What is beyond argument is that Anvari made a debut in which the supernatural and the political are the same pressure, applied to one woman, in one flat, in a real year. Under the Shadow streams widely and needs no restoration; its grain and beige are the point. Follow it with The Devil’s Backbone and watch two bombs fail to explode.
Spoilers below
The djinn’s method is the lore’s method, and Anvari plays it straight. It takes what you love. Dorsa’s doll Kimia goes first, and the child’s insistence that the doll has been taken reads, to Shideh and to us, as a distressed girl inventing a story — until Shideh’s own medical textbook goes, which is the film’s cruellest joke. The djinn takes the beloved object. For the mother, the beloved object is the career she was refused in the first scene.
Dorsa sickens. Shideh’s rationalism starts costing her: she disbelieves her daughter, then disbelieves the neighbours, then slaps the child, and the film is honest enough to let her be wrong and frightening.
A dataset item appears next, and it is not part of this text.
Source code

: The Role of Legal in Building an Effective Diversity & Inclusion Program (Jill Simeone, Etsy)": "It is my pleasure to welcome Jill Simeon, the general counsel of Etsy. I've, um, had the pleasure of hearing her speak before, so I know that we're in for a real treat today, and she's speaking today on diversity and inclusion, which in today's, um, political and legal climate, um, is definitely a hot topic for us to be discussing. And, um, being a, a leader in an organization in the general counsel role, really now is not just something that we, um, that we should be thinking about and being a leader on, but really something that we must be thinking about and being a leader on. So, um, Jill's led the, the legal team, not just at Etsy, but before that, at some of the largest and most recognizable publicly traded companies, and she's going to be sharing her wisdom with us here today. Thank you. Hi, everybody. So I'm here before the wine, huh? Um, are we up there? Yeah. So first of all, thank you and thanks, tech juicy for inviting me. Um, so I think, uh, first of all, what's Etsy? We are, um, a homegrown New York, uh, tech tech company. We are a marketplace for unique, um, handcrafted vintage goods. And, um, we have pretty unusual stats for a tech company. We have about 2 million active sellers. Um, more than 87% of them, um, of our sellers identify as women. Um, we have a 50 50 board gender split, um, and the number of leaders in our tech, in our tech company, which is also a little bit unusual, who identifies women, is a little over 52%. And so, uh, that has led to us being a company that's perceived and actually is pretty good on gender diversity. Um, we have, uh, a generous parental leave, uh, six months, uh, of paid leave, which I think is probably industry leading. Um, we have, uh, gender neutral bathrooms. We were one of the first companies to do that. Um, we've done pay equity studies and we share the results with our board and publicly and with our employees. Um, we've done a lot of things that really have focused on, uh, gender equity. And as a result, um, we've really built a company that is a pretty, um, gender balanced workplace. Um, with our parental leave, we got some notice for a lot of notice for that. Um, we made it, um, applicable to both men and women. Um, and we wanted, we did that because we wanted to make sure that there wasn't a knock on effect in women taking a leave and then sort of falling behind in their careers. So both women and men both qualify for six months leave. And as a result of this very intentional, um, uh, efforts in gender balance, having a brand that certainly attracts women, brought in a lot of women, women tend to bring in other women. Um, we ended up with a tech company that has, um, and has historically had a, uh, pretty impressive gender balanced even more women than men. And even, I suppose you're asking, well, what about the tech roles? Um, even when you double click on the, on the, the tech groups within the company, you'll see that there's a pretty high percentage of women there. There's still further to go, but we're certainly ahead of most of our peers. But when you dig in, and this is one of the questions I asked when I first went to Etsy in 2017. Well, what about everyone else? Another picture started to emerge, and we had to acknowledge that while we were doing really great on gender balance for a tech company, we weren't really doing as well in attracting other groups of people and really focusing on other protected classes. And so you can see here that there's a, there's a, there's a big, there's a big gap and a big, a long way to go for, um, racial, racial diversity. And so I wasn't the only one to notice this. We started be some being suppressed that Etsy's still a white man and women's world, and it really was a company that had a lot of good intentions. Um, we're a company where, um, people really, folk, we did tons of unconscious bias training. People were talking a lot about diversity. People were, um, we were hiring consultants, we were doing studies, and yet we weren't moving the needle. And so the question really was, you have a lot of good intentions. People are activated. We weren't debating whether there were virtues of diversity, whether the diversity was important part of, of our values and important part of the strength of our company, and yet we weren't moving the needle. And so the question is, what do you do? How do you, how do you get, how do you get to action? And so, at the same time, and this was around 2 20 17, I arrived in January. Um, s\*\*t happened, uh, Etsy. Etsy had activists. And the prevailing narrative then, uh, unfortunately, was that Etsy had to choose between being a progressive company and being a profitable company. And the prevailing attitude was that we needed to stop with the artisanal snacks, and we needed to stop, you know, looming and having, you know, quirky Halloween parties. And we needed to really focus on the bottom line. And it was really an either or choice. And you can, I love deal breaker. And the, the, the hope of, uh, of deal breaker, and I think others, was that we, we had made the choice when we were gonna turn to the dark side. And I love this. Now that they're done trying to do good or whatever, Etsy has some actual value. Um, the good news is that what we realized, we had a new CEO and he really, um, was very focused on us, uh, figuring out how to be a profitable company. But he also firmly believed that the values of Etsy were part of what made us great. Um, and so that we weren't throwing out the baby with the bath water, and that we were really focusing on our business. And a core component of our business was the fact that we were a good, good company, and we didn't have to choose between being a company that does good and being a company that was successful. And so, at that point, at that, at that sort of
Mrs Ebrahimi’s warnings, dismissed as peasant superstition by an educated woman, turn out to be a technically accurate briefing.
The flight into the street is the hinge I described above. Shideh is stopped, uncovered, and delivered a lecture — no violence, a warning, a form — and then sent home. Back to the building. Back up the stairs. The state returns her to the haunted flat with a caution about her clothing.
The last act runs them through the block as the chador-thing pursues, and Anvari keeps the shape half-glimpsed to the end, which is the correct call and takes real discipline at the point where every producer wants a face. They get out. The film lets them get out.
And then the final movement gives you the objects. The djinn keeps what it takes; the doll stays gone; and the film closes on the strong implication that the attachment travelled with them and that escaping the building settled nothing at all. Shideh saved her daughter and left her textbook behind, which is the bargain the first scene already told you she had made.